SYRIZA iktidarı ile Yunanistan artık kesin olarak Avrupa'dan soyutlaşmış ve marjinalleşmiştir. Bu durumda bir sonraki faz, muhtemelen karşıt bir radikal grubun itibarını arttırması olarak ön plana çıkacaktır. SYRIZA'nın mali dönüşümü sağlayacak politikaları uygulamadan kaçınması ülkenin iflasını netleştirecek ve bu durumda SYRIZA'nın aynaya göre yansıması olan ırkçı Altın Şafak partisi ve benzeri düşüncelere gün doğacaktır. Referandum sonuçlarına göre hayırcıların ağırlıklı olarak radikal sağ ve sol kanatlardan teşekkül olduğu görülmektedir. Her ne kadar aşırı sağcı Altın Şafak partisi ile SYRIZA taraftarları aynı safta dursa da, referandum sonucunda ortaya çıkan hayır, Yunanistan'ın AB ve IMF'ye karşı daha uzlaşmacı politikalar uygulamaya meyilli merkez partilerinin daha da zayıflamasına neden olmuştur. Bu tablo, bütün Avrupa genelinde Almanya'daki Pegida, Macaristan'daki Jobbik örneklerinde olduğu gibi siyasal ayrışmaya paralellik arz etmektedir. Yunanistan'ın olası avrodan çıkışı durumunda zincirleme tepkimeler başlayacak ve bu politik kutuplaşmanın bedelini ödemek durumunda kalacaktır. Bu durumda verimli tarım arazilerine sahip ve Yunanistan geneline göre nispeten daha varlıklı Batı Trakya bölgesi ve buranın mukimi olan başta Türkler, Pomaklar ve Romanlar olmak üzere Müslüman Yunan vatandaşları üzerinde politik ve ekonomik baskıların oluşması muhtemeldir. Bir zamanlar Yugoslavya ve yakın tarihte Bulgaristan'daki baskılar benzeri hareketlerin orta vadede alev alması için ortam her geçen gün müsait hale gelmektedir. Batı yanımızda bir krizin daha baş göstermemesi için Türkiye'nin Yunanistan'ın zayıflığını fırsat bilerek elinden geleni yapması gerekmektedir. Bu nedenle, söylemlerle yapısal reformlardan kaçtıkça batan SYRIZA ve sonrasındaki radikal senaryoların sonrasındaki senaryoların ülkemiz tarafından iyi analiz edilmesi ve karşı tarafın konjönktürü uygunken gereken önlemlerin hükümetimizce alınması elzemdir. Bu çerçevede örneğin TİKA'nın bir an önce Yunanistan'a girişi ve yeri geldiğinde tampon vazifesi görecek Türkiye kökenli yumuşak gücün uygulamaya konması sağlanmalıdır.
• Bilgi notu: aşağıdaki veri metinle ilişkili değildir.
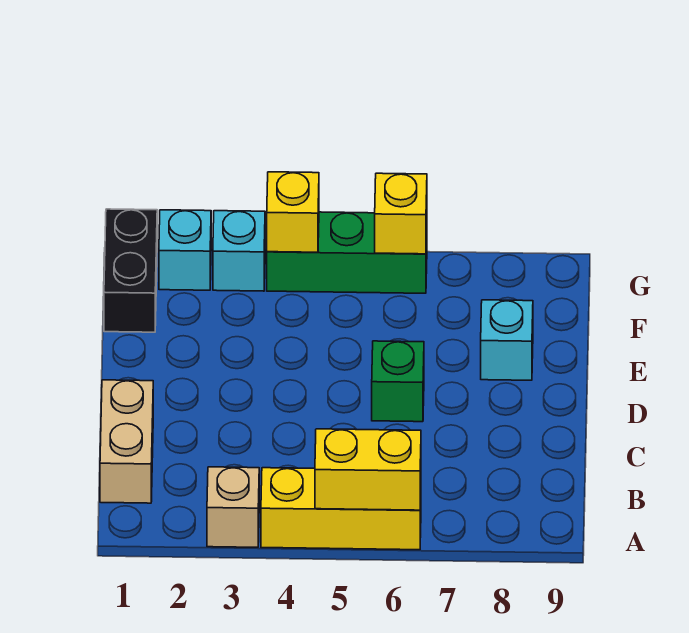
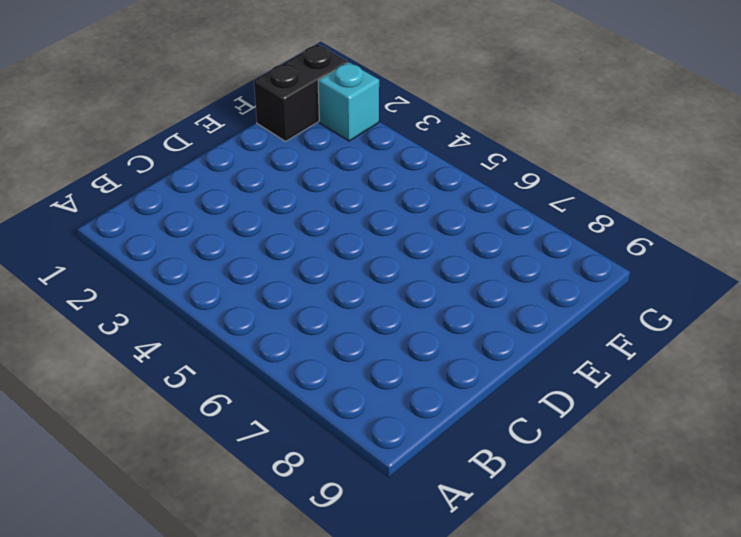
none -> tan brick A3 level 1
none -> yellow brick A4:A6 level 1
none -> tan brick B1:C1 level 1

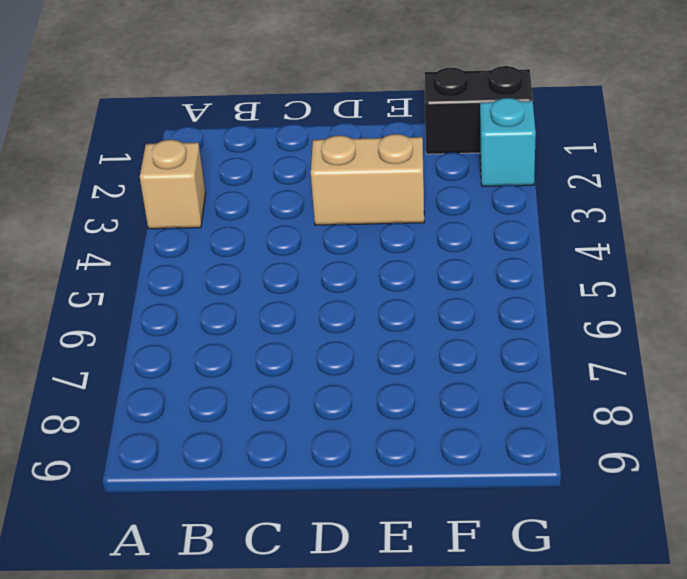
tan brick D3:E3 level 1 -> tan brick B1:C1 level 1
none -> yellow brick A4:A6 level 1
none -> green brick D6 level 1
none -> cyan brick E8 level 1

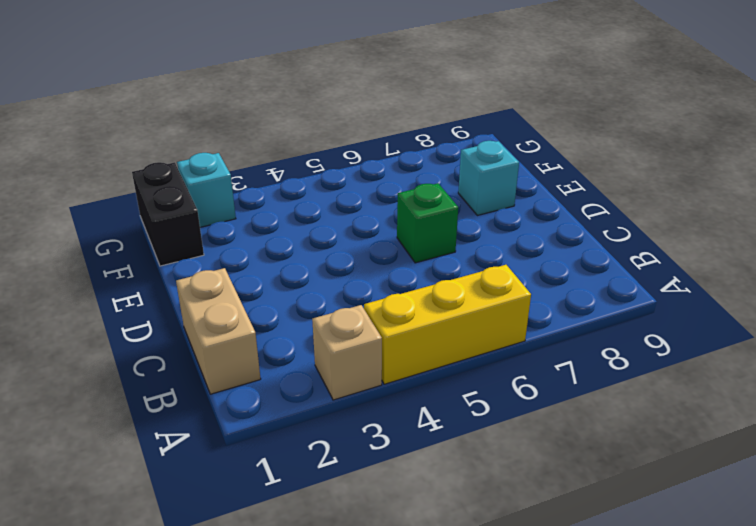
none -> cyan brick G3 level 1
none -> green brick G4:G6 level 1
none -> yellow brick A5:A6 level 2

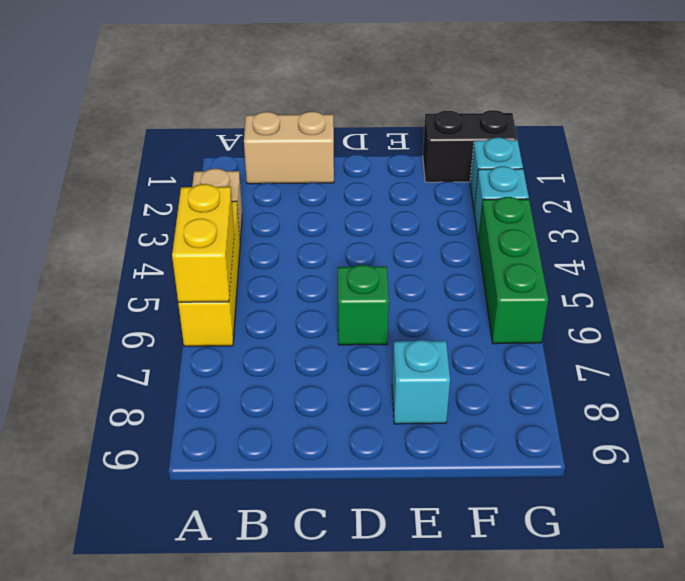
none -> yellow brick G4 level 2
none -> yellow brick G6 level 2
Sonuç olarak Yunanistan için en hayırlısı, avroyu by-pass etmek ya da devreden çıkarmak ve diğer birçok alandaki kazanımların rücu etmemesi için AB üyeliğinde kalmaya devam etmektir. Diğer yandan, mali anlamdaki yapısal uyum politikalarının bu sayede uygulamaya konulması kolaylaşacak, ilk birkaç yılında acı çekecek olan Yunan vatandaşları birkaç yıl içinde büyümeye başlayan ekonomileri içinde toparlanmayı öğrenecektir. Belki yirmi yıl sürecek olan bu toparlanmanın kararlılıkla devam ettirilmemesi durumunda Yunanistan baş aşağı gitmeyi sürdürecek ve bu patlama, başta Avrupa olmak üzere bütün batı ekonomik-politik sistemi olmak üzere bölgesel sarsıntılara neden olacaktır. Yunanistan'da şu an zaman çok hızlı akmakta, ülke acil müdahaleye ihtiyaç duymaktadır. Şu an sorun, taşın altına kimlerin elini sokacağının bilinmemesidir. En başta Yunanistan'ın kendisi o eli koymak zorunda olmakla birlikte ülkemiz dâhil Yunanistan ile birçok açıdan bağları olan ülke ve kurumların taşın yıkıcılığına karşın teyakkuzda olması gerekmektedir.

* Şimdi başlığı Yunanca'da da söyleyelim: "O hronos kilaei pio grigora stin Ellada meta tin dimopsifisma." Acaba, ilgili aktörler ve biz, bu hıza yetişebilecek miyiz?

Bu yazı 7 Temmuz 2015 tarihinde Radikal Blog'da yayımlanmıştır.